10. Feitas essas considerações gerais acerca dos procedimentos fiscais para operacionalização do retorno da mercadoria não entregue em decorrência de recusa no recebimento por parte do destinatário, e respondendo o questionamento realizado pela Consulente, ressalta-se que o regulamento paulista do ICMS não define prazo “de validade” para a Nota Fiscal ou limite de tempo para que a empresa transportadora mantenha as cargas em sua posse até a efetiva saída de seu estabelecimento em retorno ao remetente original das mercadorias. Dessa forma, depreende-se que a mercadoria pode permanecer no estabelecimento da Consulente (transportadora) pelo tempo necessário e inerente a sua prestação de serviço de transporte, independendo da data de emissão da Nota Fiscal ou do CT-e emitido para a prestação.

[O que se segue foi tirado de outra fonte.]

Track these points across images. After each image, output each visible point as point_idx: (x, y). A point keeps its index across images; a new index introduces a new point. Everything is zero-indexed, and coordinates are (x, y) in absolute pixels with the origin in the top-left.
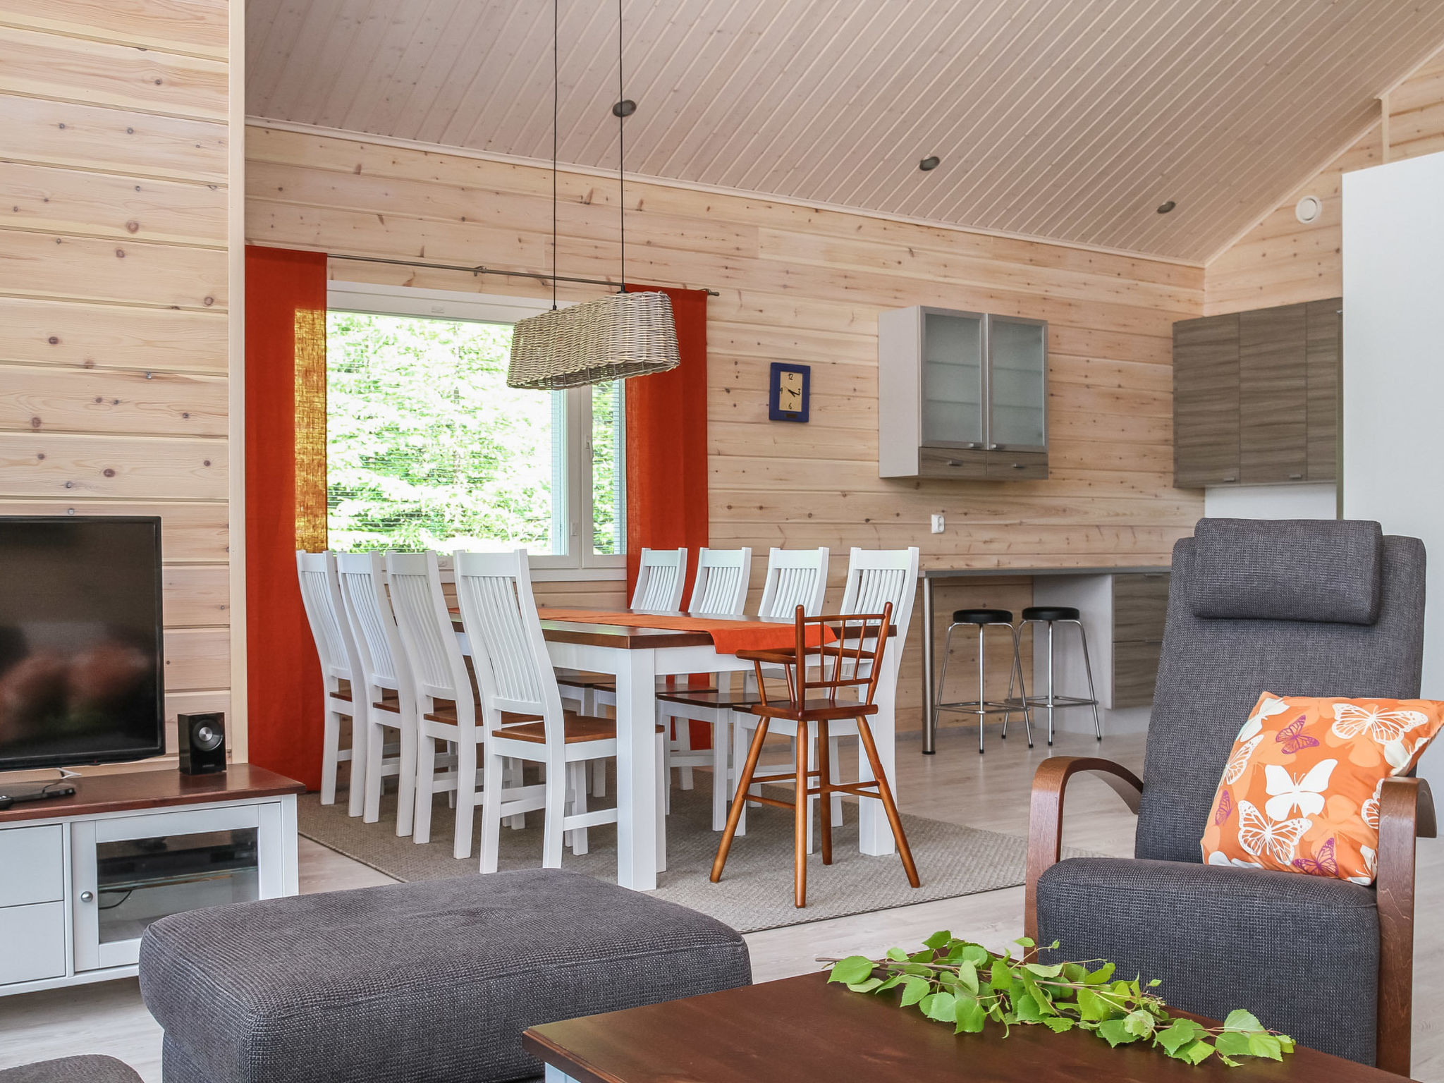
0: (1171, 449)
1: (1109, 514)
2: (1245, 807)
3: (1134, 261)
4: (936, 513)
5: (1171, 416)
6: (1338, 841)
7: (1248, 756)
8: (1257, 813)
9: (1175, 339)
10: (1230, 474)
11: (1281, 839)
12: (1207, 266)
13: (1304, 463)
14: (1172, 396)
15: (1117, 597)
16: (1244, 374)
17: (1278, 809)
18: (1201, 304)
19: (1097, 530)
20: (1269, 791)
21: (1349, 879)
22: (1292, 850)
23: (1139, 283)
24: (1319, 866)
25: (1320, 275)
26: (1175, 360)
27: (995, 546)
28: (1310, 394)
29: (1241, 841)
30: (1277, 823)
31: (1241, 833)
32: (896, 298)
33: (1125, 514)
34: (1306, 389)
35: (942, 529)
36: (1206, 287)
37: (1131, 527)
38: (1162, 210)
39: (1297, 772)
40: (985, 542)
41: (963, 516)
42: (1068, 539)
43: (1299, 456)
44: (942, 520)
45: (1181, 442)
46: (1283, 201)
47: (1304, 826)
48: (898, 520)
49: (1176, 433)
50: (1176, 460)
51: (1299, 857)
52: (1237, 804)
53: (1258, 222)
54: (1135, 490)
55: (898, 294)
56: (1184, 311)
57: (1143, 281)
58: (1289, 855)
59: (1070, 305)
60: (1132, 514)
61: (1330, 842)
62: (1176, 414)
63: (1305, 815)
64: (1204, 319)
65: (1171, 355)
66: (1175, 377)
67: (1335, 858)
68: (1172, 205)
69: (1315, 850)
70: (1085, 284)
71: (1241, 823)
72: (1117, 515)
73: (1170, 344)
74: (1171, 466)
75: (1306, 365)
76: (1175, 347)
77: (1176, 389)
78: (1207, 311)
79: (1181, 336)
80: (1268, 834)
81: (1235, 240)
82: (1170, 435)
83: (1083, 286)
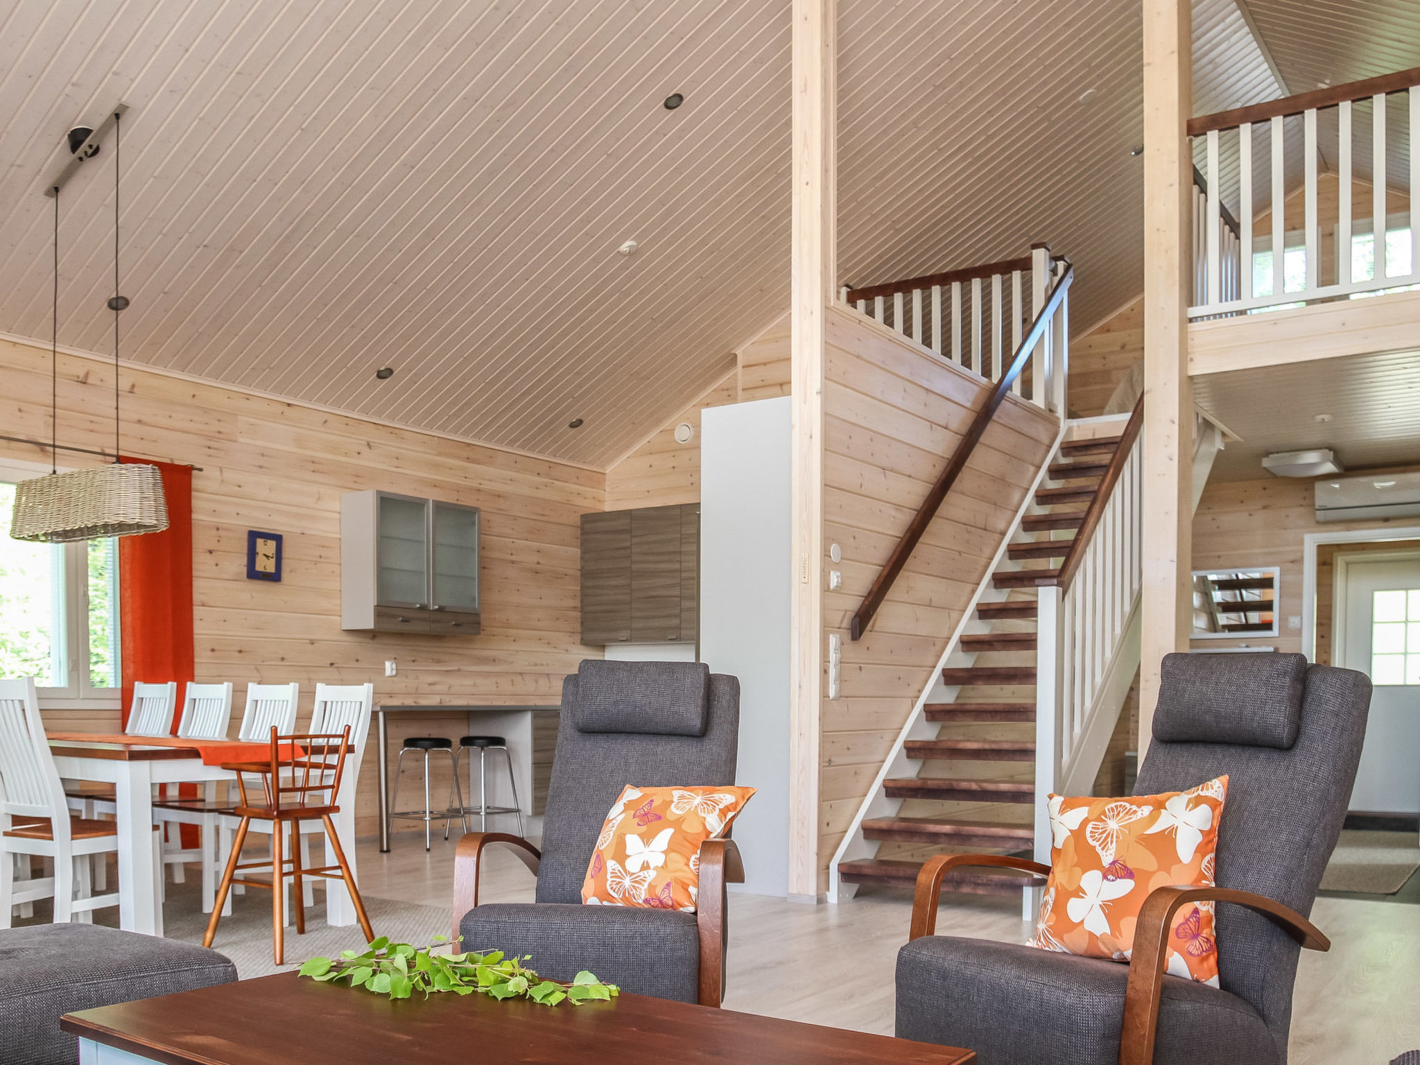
0: (579, 614)
1: (530, 664)
2: (611, 865)
3: (552, 465)
4: (389, 659)
5: (578, 588)
6: (673, 884)
7: (614, 829)
8: (620, 868)
9: (582, 528)
10: (624, 634)
11: (636, 885)
12: (607, 472)
13: (679, 628)
14: (579, 573)
15: (536, 729)
16: (634, 558)
17: (633, 865)
18: (604, 502)
19: (520, 677)
20: (628, 852)
21: (681, 909)
22: (643, 892)
23: (554, 481)
24: (661, 902)
25: (692, 484)
26: (582, 544)
27: (437, 688)
28: (684, 575)
29: (609, 888)
30: (633, 874)
31: (609, 883)
32: (355, 482)
33: (542, 665)
34: (680, 571)
35: (394, 673)
36: (607, 488)
37: (548, 675)
38: (573, 426)
39: (647, 838)
40: (430, 684)
41: (413, 664)
42: (497, 683)
43: (675, 622)
44: (394, 666)
45: (589, 609)
46: (665, 425)
47: (651, 875)
48: (357, 665)
49: (582, 601)
50: (582, 623)
51: (648, 897)
52: (606, 863)
53: (648, 440)
54: (550, 645)
55: (358, 480)
56: (590, 506)
57: (557, 480)
58: (641, 895)
59: (499, 496)
60: (548, 664)
61: (668, 885)
62: (582, 587)
63: (652, 867)
64: (605, 512)
65: (579, 540)
66: (582, 558)
67: (671, 895)
68: (580, 422)
69: (658, 891)
70: (511, 480)
71: (609, 875)
72: (536, 665)
73: (579, 532)
74: (578, 627)
75: (680, 552)
76: (582, 534)
77: (582, 567)
78: (608, 507)
79: (587, 526)
80: (627, 882)
81: (629, 453)
82: (577, 603)
83: (509, 482)
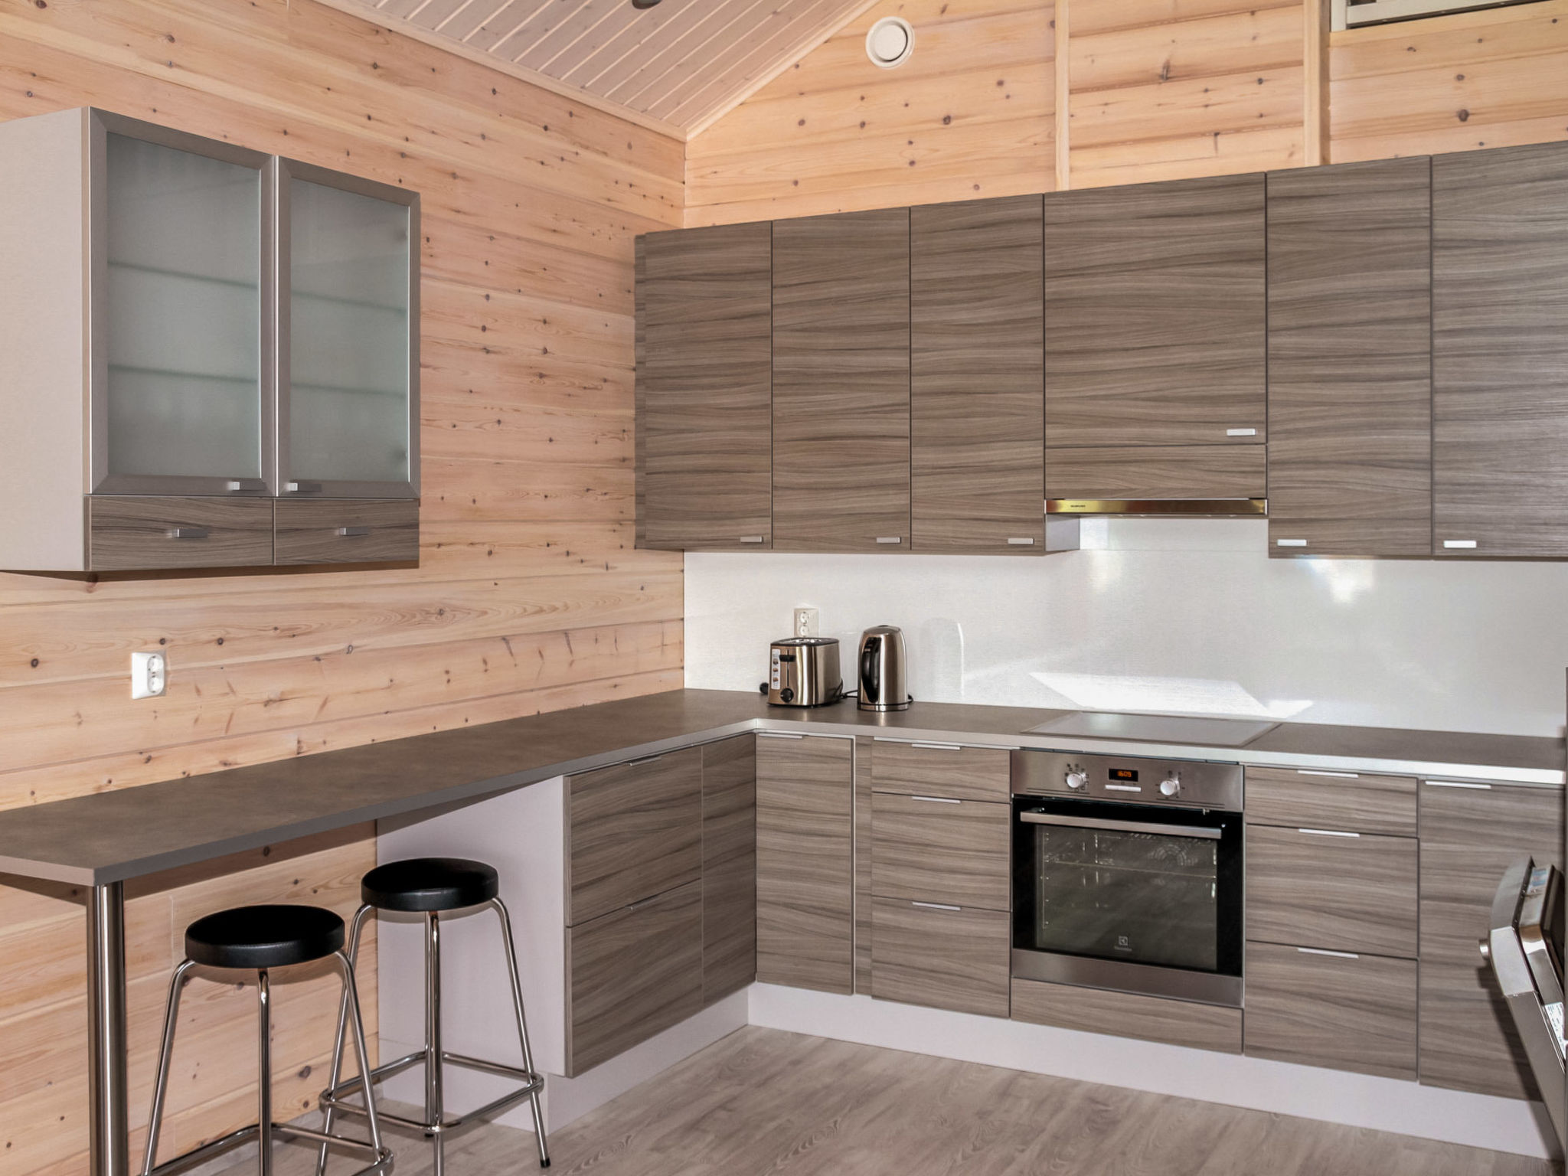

11. Portanto, não havendo prazo legal para estadia, essa pode se dar, a princípio, pelo tempo que se fizer necessário para a correta consecução da prestação do serviço de transporte. Contudo, há de se advertir que a estadia não pode ser utilizada para desvirtuar a natureza jurídica do serviço de transporte e encobrir o negócio jurídico efetivamente ocorrido. Sendo assim, a estadia deve ser, não só por tempo razoavelmente curto, como, sobretudo, inerente à prestação do serviço de transporte.
12. Frisa-se, ainda, que, se houver cobrança de estadia, este valor fará parte da base de cálculo do ICMS, bem como qualquer outro valor cobrado do tomador, e deverão constar do CT-e emitido para a prestação do serviço.
13. Por fim, sem embargo de todo o exposto, cumpre registrar que, se chamada à fiscalização, caberá a Consulente a comprovação por todos os meios de prova em direito admitidos da situação fática efetivamente ocorrida, nos termos expostos na presente consulta. Por sua vez, a fiscalização poderá, em seu juízo de convicção para verificação da materialidade da prestação, se valer de indícios, estimativas, análise de operações pretéritas, dentre outros elementos que entenda cabíveis. Assim, recomenda-se à Consulente que mantenha controles e demonstrativos claros passíveis de apresentação ao fisco.